Sometimes sulphur infuence can already be present in the newmake. But these notes are usually more on the “meaty” end of the taste spectrum, like in Mortlach. It is said that prolonged contact with the copper of the still during distillation reduceds the amount of sulphur in the spirit because of catalytic reactions. And if you look at some spirit safes in distilleries you will see blue copper sulfate crystals that prove this effect.
How to Cope With Sulphur?
Many whisky lovers are very sensitive to sulphur, some to an extent that they utterly detest malts that show only the slightest trace of it, Jim Murray being a prominent example. But there is also a small minority who can take quite a bit of sulphur and who may even appreciate those special aromas.
I admit that I belong to the latter group of people. Although there have been sulphured drams I wasn’t particularly fond of, I have immensely enjoyed heavily sherried whiskies that many others regarded as sulphur-infested. A prime example is a Duncan Taylor Glenesk 1981/2007 (Cask B933) that I had tasted before I started writing tasting notes. This bottle was particularly popular in Germany, and I have heard on various occasions that for some strange reason German whisky lovers tend to like sulphur more than others, myself being no exception.
A Suprising Parallel
Obviously, sulphur isn’t something that belongs in whisky in the first place. but if you think about it, there is another chemical component that can give whisky a very specific taste: the phenols from peat smoke.

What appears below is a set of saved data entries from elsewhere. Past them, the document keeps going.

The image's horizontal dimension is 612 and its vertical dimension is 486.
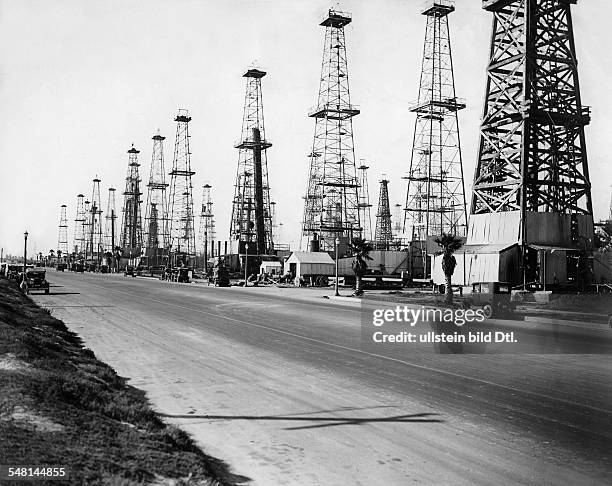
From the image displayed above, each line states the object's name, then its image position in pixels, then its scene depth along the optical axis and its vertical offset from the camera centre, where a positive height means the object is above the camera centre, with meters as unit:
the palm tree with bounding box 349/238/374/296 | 46.88 +1.56
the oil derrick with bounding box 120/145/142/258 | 150.38 +13.69
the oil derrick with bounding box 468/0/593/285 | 39.22 +8.10
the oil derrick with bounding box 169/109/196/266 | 114.13 +12.14
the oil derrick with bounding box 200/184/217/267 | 175.62 +15.12
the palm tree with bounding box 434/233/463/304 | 36.25 +1.18
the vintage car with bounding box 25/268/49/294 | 47.61 -1.10
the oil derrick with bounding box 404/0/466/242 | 66.25 +17.56
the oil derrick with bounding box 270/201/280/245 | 170.57 +14.54
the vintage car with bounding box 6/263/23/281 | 56.04 -0.56
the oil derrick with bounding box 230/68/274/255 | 94.62 +12.13
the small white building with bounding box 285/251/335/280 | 69.25 +0.64
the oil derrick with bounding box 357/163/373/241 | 144.66 +22.44
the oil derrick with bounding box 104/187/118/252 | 175.95 +14.88
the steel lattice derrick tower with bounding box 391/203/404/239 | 177.00 +12.60
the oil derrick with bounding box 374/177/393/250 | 153.12 +14.78
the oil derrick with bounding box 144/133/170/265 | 129.25 +12.28
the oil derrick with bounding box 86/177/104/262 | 190.88 +16.67
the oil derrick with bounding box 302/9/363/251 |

Just like sulphur, peat wasn’t meant to be a flavouring agent for whisky. It was just the fuel used to fire the kilns to dry the malt. It turned out that many people found peated whisky to their liking, so nowadays peated whisky is made on purpose even though there is no necessity to use peat anymore in malting.
And just like sulphur, peat is not everybody’s favourite. There are quite a few whisky lovers who dislike peat, albeit the fraction will be smaller than those who dislike sulphur.
Why Not Mark Sulphured Whisky?
As of today, the occurence of sulphur in whisky is erratic. It may or may not be present, and it may even be different with varying batches of the same expression. Wouldn’t it be a nice idea for distilleries to take a little more care about sulphur?
Collect the sulphured casks to create sulphur spiced expressions for those who dig them, in the same time preventing those casks to end up tainting batches of standard expressions. This way you could serve both the sulphur lovers and the sulphur haters.